__WORK REQUEST__
Repeat precisely the span of lines below that opens with the line containing "Setup SSO with Trusted Devices" and closes with the line containing "for extreme strength training.", both included.

__MATERIAL FOR THE TASK__
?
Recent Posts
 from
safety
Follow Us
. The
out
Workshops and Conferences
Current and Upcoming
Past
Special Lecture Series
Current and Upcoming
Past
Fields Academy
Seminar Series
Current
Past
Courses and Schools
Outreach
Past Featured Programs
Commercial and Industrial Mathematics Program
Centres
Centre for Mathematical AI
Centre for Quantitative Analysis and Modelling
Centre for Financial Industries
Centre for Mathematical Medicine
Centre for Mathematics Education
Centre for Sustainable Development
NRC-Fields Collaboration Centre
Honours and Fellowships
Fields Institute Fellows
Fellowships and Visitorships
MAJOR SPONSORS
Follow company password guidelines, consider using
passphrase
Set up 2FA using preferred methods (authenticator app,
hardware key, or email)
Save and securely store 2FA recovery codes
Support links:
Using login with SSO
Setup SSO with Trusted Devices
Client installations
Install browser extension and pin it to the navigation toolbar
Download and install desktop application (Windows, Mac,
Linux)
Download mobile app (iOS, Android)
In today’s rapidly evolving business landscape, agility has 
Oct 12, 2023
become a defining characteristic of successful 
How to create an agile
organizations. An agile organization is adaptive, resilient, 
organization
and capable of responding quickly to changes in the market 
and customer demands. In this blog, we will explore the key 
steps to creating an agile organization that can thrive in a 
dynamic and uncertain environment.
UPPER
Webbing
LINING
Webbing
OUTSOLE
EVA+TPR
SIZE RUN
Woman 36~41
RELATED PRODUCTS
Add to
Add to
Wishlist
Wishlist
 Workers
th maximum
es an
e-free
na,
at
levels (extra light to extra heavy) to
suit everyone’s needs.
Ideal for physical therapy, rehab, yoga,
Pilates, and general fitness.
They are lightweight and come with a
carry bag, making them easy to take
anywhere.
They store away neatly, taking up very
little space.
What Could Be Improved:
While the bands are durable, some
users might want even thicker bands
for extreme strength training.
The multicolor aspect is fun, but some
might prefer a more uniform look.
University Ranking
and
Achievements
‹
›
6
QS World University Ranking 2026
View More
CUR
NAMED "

__ANSWER BOX__
Setup SSO with Trusted Devices
Client installations
Install browser extension and pin it to the navigation toolbar
Download and install desktop application (Windows, Mac,
Linux)
Download mobile app (iOS, Android)
In today’s rapidly evolving business landscape, agility has 
Oct 12, 2023
become a defining characteristic of successful 
How to create an agile
organizations. An agile organization is adaptive, resilient, 
organization
and capable of responding quickly to changes in the market 
and customer demands. In this blog, we will explore the key 
steps to creating an agile organization that can thrive in a 
dynamic and uncertain environment.
UPPER
Webbing
LINING
Webbing
OUTSOLE
EVA+TPR
SIZE RUN
Woman 36~41
RELATED PRODUCTS
Add to
Add to
Wishlist
Wishlist
 Workers
th maximum
es an
e-free
na,
at
levels (extra light to extra heavy) to
suit everyone’s needs.
Ideal for physical therapy, rehab, yoga,
Pilates, and general fitness.
They are lightweight and come with a
carry bag, making them easy to take
anywhere.
They store away neatly, taking up very
little space.
What Could Be Improved:
While the bands are durable, some
users might want even thicker bands
for extreme strength training.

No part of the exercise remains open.